平成28年度は口腔癌あるいは肝細胞癌の患者において、CTL誘導性短鎖癌抗原ペプチドによる免疫療法の臨床研究が奏功した、癌精巣抗原IMP3あるいは癌胎児性抗原GPC3について、さらに多くの長鎖ペプチドの同定を試みる。また膀胱癌に高発現する癌精巣抗原DEPDC1についても、多様なHLAクラスⅡによりTh1細胞に提示される、長鎖ペプチドを複数同定し、このようなTh1細胞が癌抗原タンパク質を取り込み、これをプロセスした樹状細胞に反応するかどうか検討する。さらにこのような長鎖ペプチドを多数同定し、CTLをも誘導できるものを選りすぐる。このような研究を、健常人ならびに癌患者の血液サンプルを用いて実施し、さらにin vitro培養系に免疫抑制を解除するPD-1/PD-L1に対する抗体を添加して、CTL/Th1細胞応答への影響を検討する。樹状細胞内に取り込まれた後に、上記の新規に同定された長鎖ペプチドをエンドソームから細胞質へ送達すべく作製された、低pH感受性ポリマーで修飾されたリポソームに包埋された長鎖癌抗原ペプチドについて、CTLエピトープ短鎖ペプチドの抗原提示効率が増強されるか否か検討する。
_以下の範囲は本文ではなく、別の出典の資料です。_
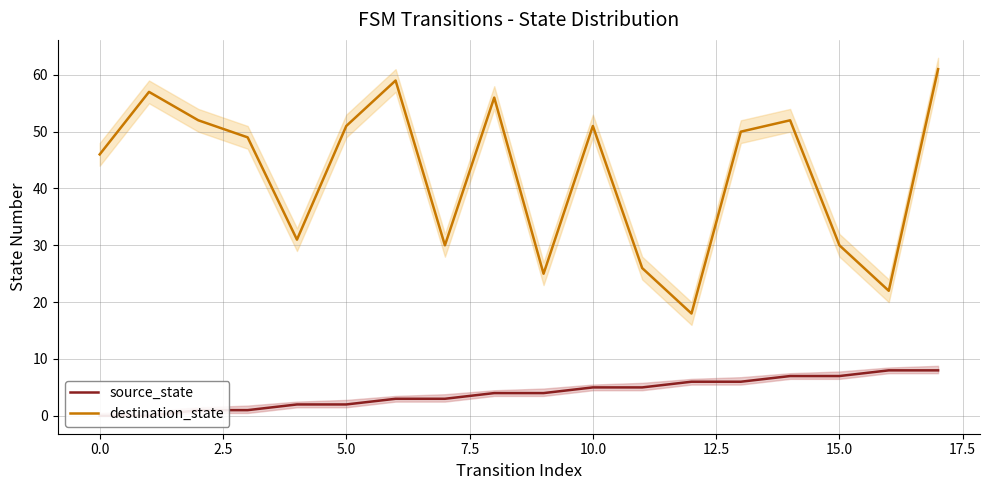

Reading left to right, transcribe all the data shown in this chart.

source_state: 0	0	1	1	2	2	3	3	4	4	5	5	6	6	7	7	8	8
destination_state: 46	57	52	49	31	51	59	30	56	25	51	26	18	50	52	30	22	61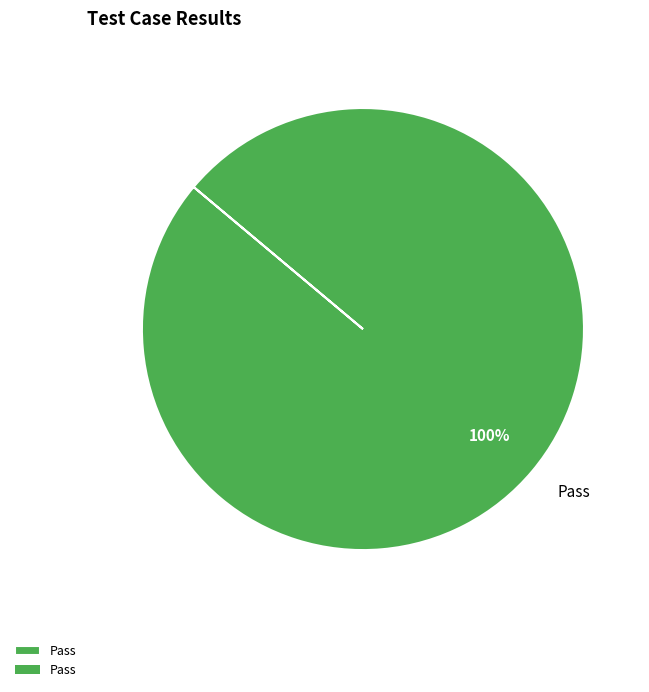

Count the number of slices in the pie.

1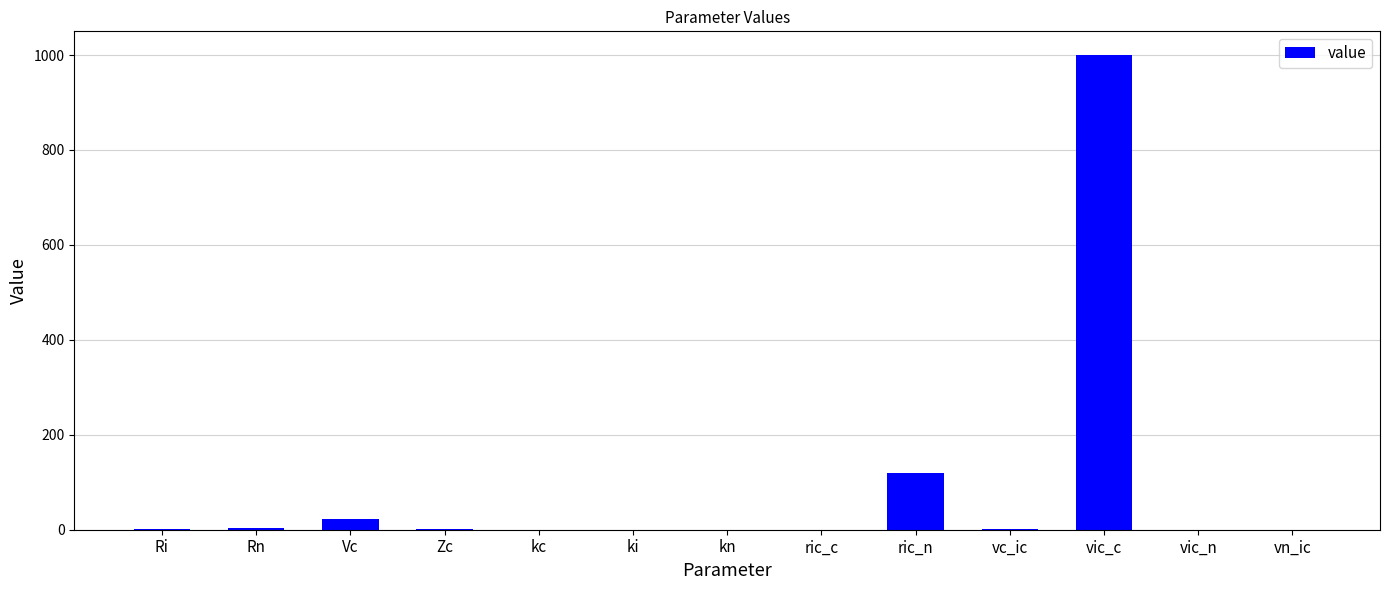

Does the chart contain stacked bars?

No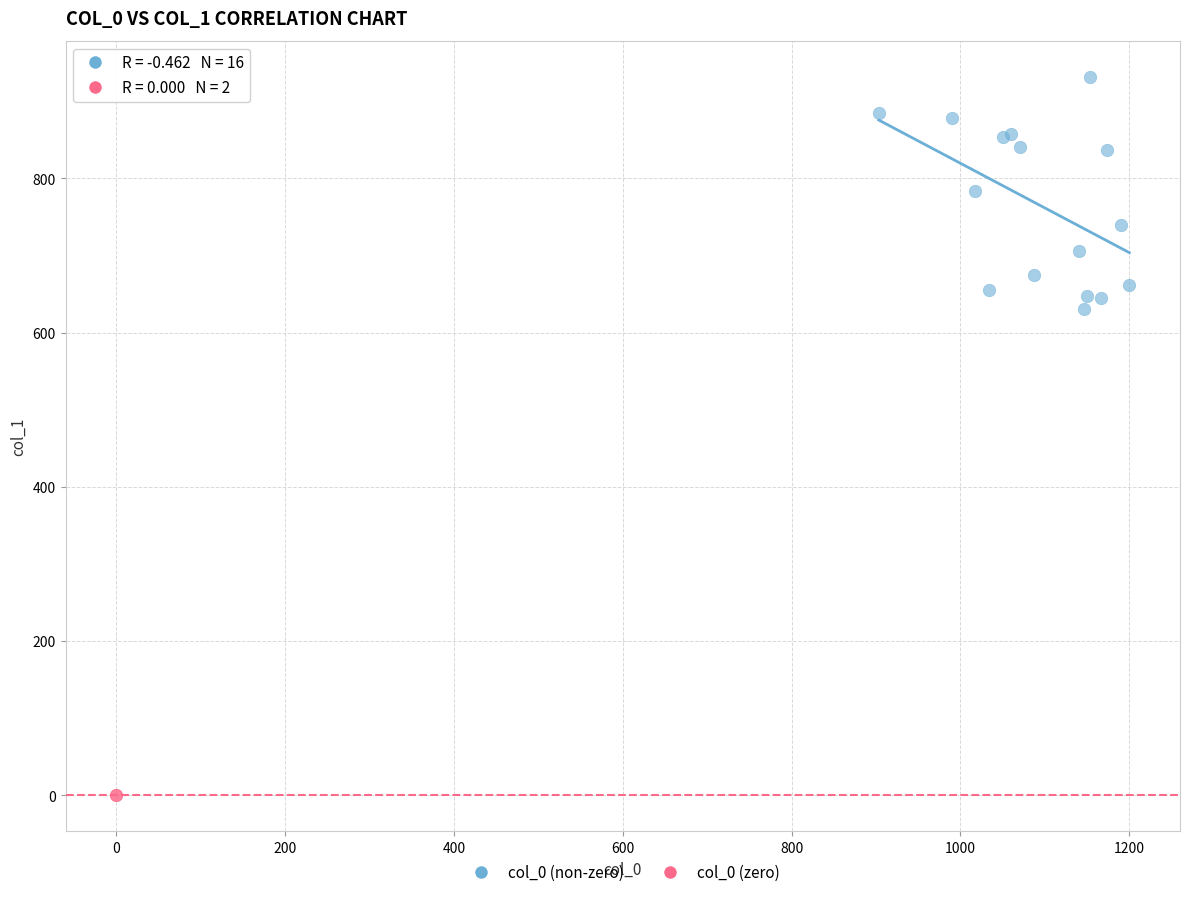

Which series contains the lowest Y value?

col_0 (zero)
さらにCD14陽性のヒト単球に遺伝子を導入して発現させ、増殖特性が優れたミエロイド系細胞株(CD14-ML)を樹立して、同細胞株より大量の樹状細胞を分化誘導する。このような樹状細胞が上記の長鎖癌抗原ペプチドを効率良く、CTL/Th1細胞に提示し活性化できるかどうか検討し、その癌免疫療法への応用の可能性を探る。